**Required work**: From the line containing "### Planned Features" down to the line containing "5. **AI-Powered Suggestions**: Machine" in the records below, reproduce every line exactly, ends included, and omit all others.

** Extracted records follows **

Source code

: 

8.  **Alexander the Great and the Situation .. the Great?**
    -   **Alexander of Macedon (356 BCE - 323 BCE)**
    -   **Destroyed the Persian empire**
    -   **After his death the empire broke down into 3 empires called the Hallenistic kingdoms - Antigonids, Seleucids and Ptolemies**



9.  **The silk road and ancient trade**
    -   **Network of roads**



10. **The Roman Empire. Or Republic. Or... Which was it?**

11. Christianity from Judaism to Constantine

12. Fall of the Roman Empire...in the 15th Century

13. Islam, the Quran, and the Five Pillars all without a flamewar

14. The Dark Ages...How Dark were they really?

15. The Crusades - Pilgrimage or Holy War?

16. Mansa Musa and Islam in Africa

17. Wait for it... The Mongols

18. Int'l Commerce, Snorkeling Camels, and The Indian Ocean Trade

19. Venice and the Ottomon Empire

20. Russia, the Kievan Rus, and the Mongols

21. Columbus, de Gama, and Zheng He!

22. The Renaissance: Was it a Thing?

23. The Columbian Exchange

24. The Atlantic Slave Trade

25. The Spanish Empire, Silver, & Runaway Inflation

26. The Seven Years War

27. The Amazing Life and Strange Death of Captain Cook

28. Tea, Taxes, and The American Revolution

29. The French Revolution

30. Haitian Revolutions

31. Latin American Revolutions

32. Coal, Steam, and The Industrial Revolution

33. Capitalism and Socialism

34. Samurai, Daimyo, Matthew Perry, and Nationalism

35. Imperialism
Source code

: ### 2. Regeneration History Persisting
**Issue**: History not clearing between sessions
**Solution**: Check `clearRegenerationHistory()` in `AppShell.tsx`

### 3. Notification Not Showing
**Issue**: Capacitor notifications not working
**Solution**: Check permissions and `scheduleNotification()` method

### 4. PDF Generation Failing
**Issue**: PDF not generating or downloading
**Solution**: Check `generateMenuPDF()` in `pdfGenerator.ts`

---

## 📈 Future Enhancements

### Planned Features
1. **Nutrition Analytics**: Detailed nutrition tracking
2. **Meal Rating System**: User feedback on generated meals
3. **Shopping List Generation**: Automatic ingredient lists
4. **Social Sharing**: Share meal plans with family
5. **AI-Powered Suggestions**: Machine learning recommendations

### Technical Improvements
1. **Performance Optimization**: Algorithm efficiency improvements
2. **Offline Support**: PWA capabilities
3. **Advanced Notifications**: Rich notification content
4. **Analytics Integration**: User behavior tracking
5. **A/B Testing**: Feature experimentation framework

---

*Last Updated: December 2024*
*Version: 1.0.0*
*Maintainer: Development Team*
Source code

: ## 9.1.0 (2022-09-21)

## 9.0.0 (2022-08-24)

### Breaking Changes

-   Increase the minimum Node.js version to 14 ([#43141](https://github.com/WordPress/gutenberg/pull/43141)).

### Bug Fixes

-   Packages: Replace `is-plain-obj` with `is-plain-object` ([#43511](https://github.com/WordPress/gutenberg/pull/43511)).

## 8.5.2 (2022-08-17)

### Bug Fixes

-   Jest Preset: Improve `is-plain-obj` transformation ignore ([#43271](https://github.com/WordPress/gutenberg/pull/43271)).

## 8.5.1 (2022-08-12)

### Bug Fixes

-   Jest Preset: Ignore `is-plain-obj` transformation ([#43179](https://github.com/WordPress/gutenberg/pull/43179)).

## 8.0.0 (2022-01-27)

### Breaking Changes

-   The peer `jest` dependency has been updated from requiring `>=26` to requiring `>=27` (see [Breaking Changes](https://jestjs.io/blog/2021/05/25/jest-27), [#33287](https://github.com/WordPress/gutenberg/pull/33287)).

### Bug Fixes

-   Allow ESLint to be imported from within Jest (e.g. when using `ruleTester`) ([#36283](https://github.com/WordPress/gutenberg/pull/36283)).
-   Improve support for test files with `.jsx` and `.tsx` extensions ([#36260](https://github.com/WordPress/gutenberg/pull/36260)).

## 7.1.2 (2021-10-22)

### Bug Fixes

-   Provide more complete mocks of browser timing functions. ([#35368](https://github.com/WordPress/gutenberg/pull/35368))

** End of Extracted records **

**Answer to this problem**:
### Planned Features
1. **Nutrition Analytics**: Detailed nutrition tracking
2. **Meal Rating System**: User feedback on generated meals
3. **Shopping List Generation**: Automatic ingredient lists
4. **Social Sharing**: Share meal plans with family
5. **AI-Powered Suggestions**: Machine learning recommendations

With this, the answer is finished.